C’est imprimable, c’est programmable, c’est E. Coli

Eh bien, qu’est-ce que tu sais ? Il semble qu’E. coli, le fléau de la romaine et des épinards partout, ait au moins une utilisation pratique. Des chercheurs de Harvard ont créé une sorte d’encre imprimable en 3D qui est vivante et entièrement composée de microbes produits par E. coli. Bien qu’il ne s’agisse pas de la première encre dite vivante, elle détient le titre de première encre vivante qui n’a pas besoin de polymères supplémentaires pour fournir une structure.

Réussir le test du pilier jusqu’à 16 mm. Image via la nature

Parce que l’encre est vivante, elle est techniquement programmable dans le sens où elle peut auto-assembler des protéines en nanofibres, et ensuite les assembler en réseaux de nanofibres qui comprennent des hydrogels.

L’un des chercheurs a comparé l’encre à une graine, qui a tout ce dont elle a besoin pour devenir un arbre glorieux. De cette façon, l’encre pourrait être utilisée comme matériau de construction renouvelable à la fois sur Terre et dans l’espace. Bien que l’encre ne continue pas de croître après avoir été imprimée, la structure résultante serait un système vivant qui pourrait théoriquement se guérir.

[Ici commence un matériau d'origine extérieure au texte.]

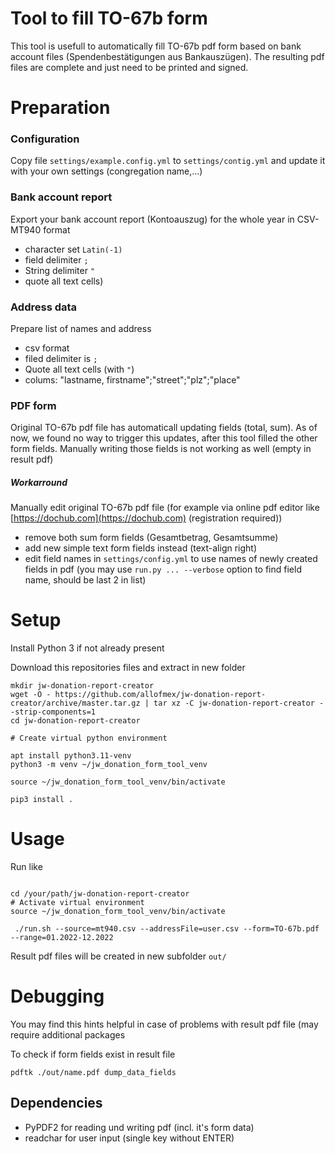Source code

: # Tool to fill TO-67b form

This tool is usefull to automatically fill TO-67b pdf form based on bank account files
(Spendenbestätigungen aus Bankauszügen).
The resulting pdf files are complete and just need to be printed and signed.


# Preparation

### Configuration
Copy file `settings/example.config.yml` to `settings/contig.yml`
and update it with your own settings (congregation name,...)


### Bank account report
Export your bank account report (Kontoauszug) for the whole year in CSV-MT940 format

>
- character set `Latin(-1)`
- field delimiter `;`
- String delimiter `"`
- quote all text cells)

### Address data
Prepare list of names and address
- csv format
- filed delimiter is `;`
- Quote all text cells (with `"`)
- colums: "lastname, firstname";"street";"plz";"place"


### PDF form
Original TO-67b pdf file has automaticall updating fields (total, sum). 
As of now, we found no way to trigger this updates, after this tool 
filled the other form fields. Manually writing those fields
is not working as well (empty in result pdf)

##### Workarround
Manually edit original TO-67b pdf file (for example via online pdf editor like [https://dochub.com](https://dochub.com) (registration required))
- remove both sum form fields (Gesamtbetrag, Gesamtsumme)
- add new simple text form fields instead (text-align right)
- edit field names in `settings/config.yml` to use names of newly created fields in pdf
(you may use `run.py ... --verbose` option to find field name, should be last 2 in list)


# Setup
Install Python 3 if not already present


Download this repositories files and extract in new folder

```
mkdir jw-donation-report-creator
wget -O - https://github.com/allofmex/jw-donation-report-creator/archive/master.tar.gz | tar xz -C jw-donation-report-creator --strip-components=1
cd jw-donation-report-creator

# Create virtual python environment

apt install python3.11-venv
python3 -m venv ~/jw_donation_form_tool_venv

source ~/jw_donation_form_tool_venv/bin/activate

pip3 install .
```


# Usage
Run like

```

cd /your/path/jw-donation-report-creator
# Activate virtual environment
source ~/jw_donation_form_tool_venv/bin/activate

 ./run.sh --source=mt940.csv --addressFile=user.csv --form=TO-67b.pdf --range=01.2022-12.2022
```
Result pdf files will be created in new subfolder `out/`


# Debugging

You may find this hints helpful in case of problems with result pdf file (may require additional packages

To check if form fields exist in result file

```
pdftk ./out/name.pdf dump_data_fields
```


## Dependencies

- PyPDF2 for reading und writing pdf (incl. it's form data)
- readchar for user input (single key without ENTER)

Le processus de création d’encre commence lorsque les chercheurs induisent des cultures de bactéries génétiquement modifiées pour faire croître l’encre, qui est également constituée de cellules vivantes. L’encre est ensuite récoltée et devient semblable à de la gélatine, conservant suffisamment sa forme pour passer par une imprimante 3D. Il réussit même le test de pontage, supportant son propre poids entre des piliers placés jusqu’à 16 mm d’intervalle. (Nous aimerions voir un Benchie.)

Mécanique Microbienne

Est-ce bizarre de travailler avec des microbes ? Pas vraiment. Ils font déjà partie des vitamines et de certains parfums, et d’autres types de microbes sont en train de mûrir en plastiques biodégradables. E. coli a déjà été utilisé pour créer un hydrogel capable de croître et de se régénérer, mais il n’était pas assez visqueux pour passer dans une imprimante. Ils ont donc génétiquement modifié E. coli pour produire un polymère naturel à partir de la fibrine, qui est un polymère coagulant le sang possédé par les humains et les animaux. Le polymère créé par la bactérie est conçu pour se lier en un réseau, qu’un chercheur a comparé à un filet de fret lourd.

Cette encre E. tout microbe est encore en cours de développement. Jusqu’à présent, c’est déjà une nette amélioration par rapport à ce qui était viable il y a seulement cinq ans. Pourquoi imprimer en 3D avec E. coli ? L’encre s’est révélée prometteuse en tant que système d’administration de médicaments, par exemple. Dans un test, il a été démontré que l’encre libère un médicament anticancéreux appelé azurine après avoir été exposée à un certain produit chimique. L’une de ces fonctions peut être le nettoyage de l’environnement. Dans un autre test, il a été prouvé que l’encre séquestrait la toxine BPA de son environnement.

Bien que tout cela sonne bien, l’encre est toujours en développement et a encore du chemin à parcourir. D’une part, elle ne résiste pas au dessèchement, mais cela peut ne pas être un obstacle si l’encre est associée à l’ingénierie tissulaire. Cependant, si nous voulons l’utiliser comme matériau auto-régénérant pour la construction d’habitats sur Terre et dans l’espace, il devra devenir plus stable.